Günümüzde İstanbul ilinin Anadolu yakasını, Kocaeli, Adapazarı, Bolu illerinin tümü, Zonguldak'ın batı yarısı ile Bilecik ve Bursa illerinin kuzey kesimlerini kapsayan ‘’Bıthynıa’’ bölgesi.


OSMANLI BEYLİĞİ DONANMA SAHİBİ OLUYOR


Orhan Bey, Bizans’taki taht kavagalarını izlerken, Anadolu beyliklerinin durumu ile de ilgileniyordu.
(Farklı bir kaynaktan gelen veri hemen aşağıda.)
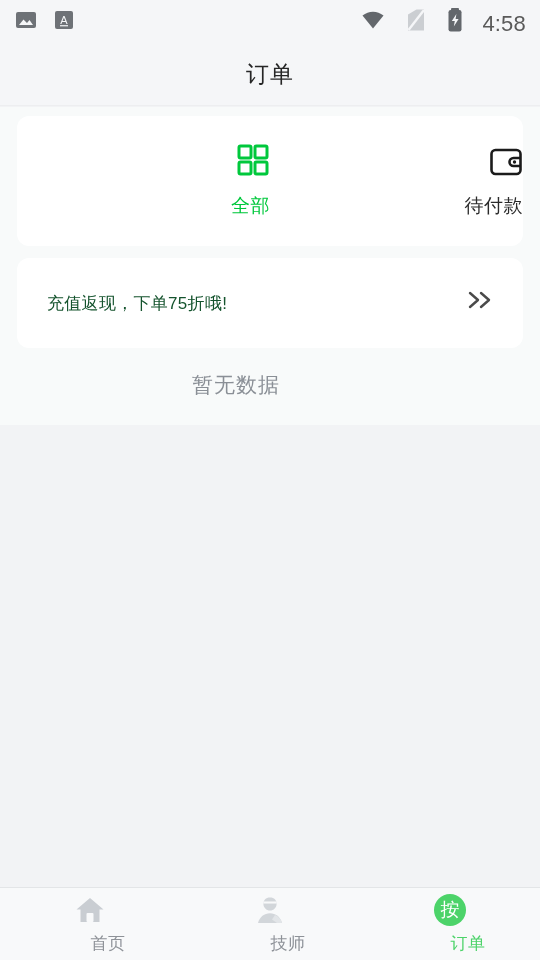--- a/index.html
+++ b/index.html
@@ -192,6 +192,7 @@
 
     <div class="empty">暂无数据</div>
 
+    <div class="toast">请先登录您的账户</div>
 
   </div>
Bu sırada Karesi Bey’in ölümü, oğulları arasında beylik yarışını başlattı. Orhan Gazi bu fırsattan yararlanmasını iyi bildi ve başta Balıkesir ve Biga yarımadası olmak üzere tüm Karesi topraklarını ele geçirdi. Böylece Osmanlı, Marmara’nın güney kıyılarını tamamen ele geçirdiler ve ilk kez Ege’de kıyı edindiler. Karesi Beyliği’nin topraklarıyla beraber deniz gücünü de ele geçiren Osmanlılar bu tarihten itibaren ilk defa donanma sahibi oluyordu. Aynı zamanda donanmalarıyla birlikte adı sanı duyulmuş Hacı İlbey, Evrenos Bey, Gazi Fazıl ve Ece Halil gibi beyler Osmanlı Beyliği’ne katıldı.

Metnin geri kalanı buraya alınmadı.